Não é de hoje que humanos buscam profissionais para dar um up na aparência, mas, historicamente, havia uma constante quando se falava desses procedimentos: quase sempre restritos aos médicos e cirurgiões, eles visavam corrigir imperfeições, aspirando um suposto retorno à normalidade. Mais recentemente, contudo, com o barateamento e o aperfeiçoamento das técnicas, que também passaram a ficar mais seguras, as intervenções estéticas passaram a ser vistas, não apenas como uma ferramenta para corrigir imperfeições, mas também como um meio de aprimoramento da aparência. Mas quais as consequências disso?

Em entrevista a VEJA, José Hiran Gallo, presidente do Conselho Federal de Medicina, comenta os perigos dessa explosão de demanda seguida, também, por um aumento repentino no número de procedimentos e profissionais.

O que está por trás do crescimento no número de profissionais e clínicas de estética nos últimos anos? Esse crescimento decorre de múltiplos fatores, todos relacionados ao surgimento de um grande mercado de produtos, serviços e procedimentos da área estética que movimenta bilhões ao redor do mundo. Acredito que os avanços tecnológicos e científicos desempenham um papel fundamental nesse fenômeno, uma vez que têm se potencializado de forma acelerada. 

Isso é positivo? Esses progressos são acompanhados de promessas de resultados quase imediatos e preços significativamente mais acessíveis em comparação aos de tempos passados. Em consequência, tem ocorrido aumento significativo na demanda por cuidados estéticos, impulsionado, em grande parte, pela exposição constante das pessoas em ambientes digitais. Isso tem transformado esses serviços, produtos e procedimentos estéticos em verdadeiros objetos de desejo.
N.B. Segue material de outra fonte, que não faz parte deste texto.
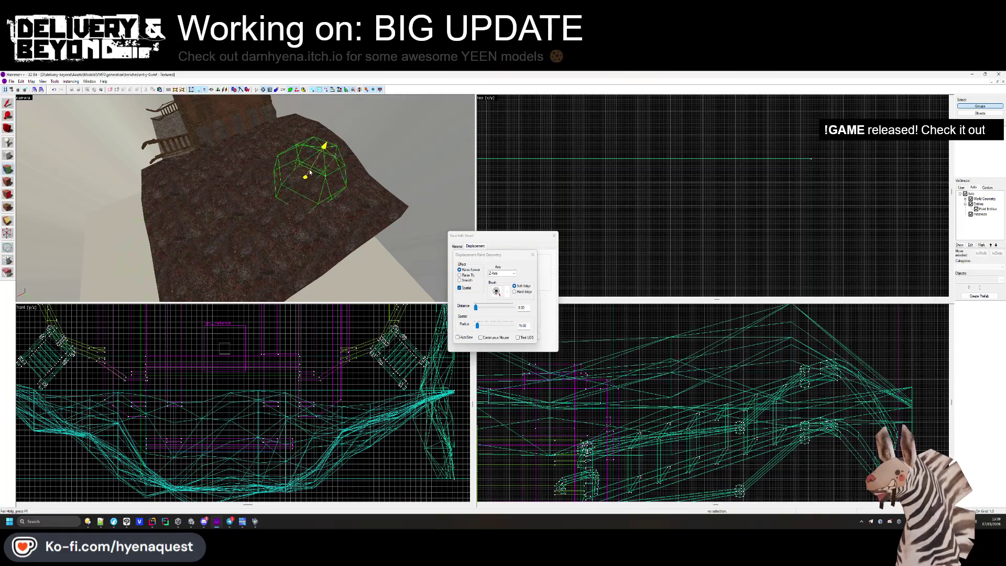
key(Up)
key(Up)
key(Up)
key(Right)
Independentemente de sua efetividade, segurança e até mesmo necessidade, milhões buscam adquiri-los para estar em conexão com a “onda” do momento. 

Também tem crescido o número de profissionais, correto? Diante da possibilidade do lucro, assim como a indústria, há pessoas – não médicos, em sua imensa maioria – que se apresentam como facilitadores do acesso da população a esse mercado. Porém, o problema se estabelece quando esses indivíduos se aventuram a fazer o que não sabem, porque não têm preparo, e não podem, porque não têm autorização legal para tanto. Essa ousadia tem o custo na forma de resultados trágicos, como perda de qualidade de vida, adoecimento e até mortes de pacientes que acreditaram no sonho da beleza a qualquer custo.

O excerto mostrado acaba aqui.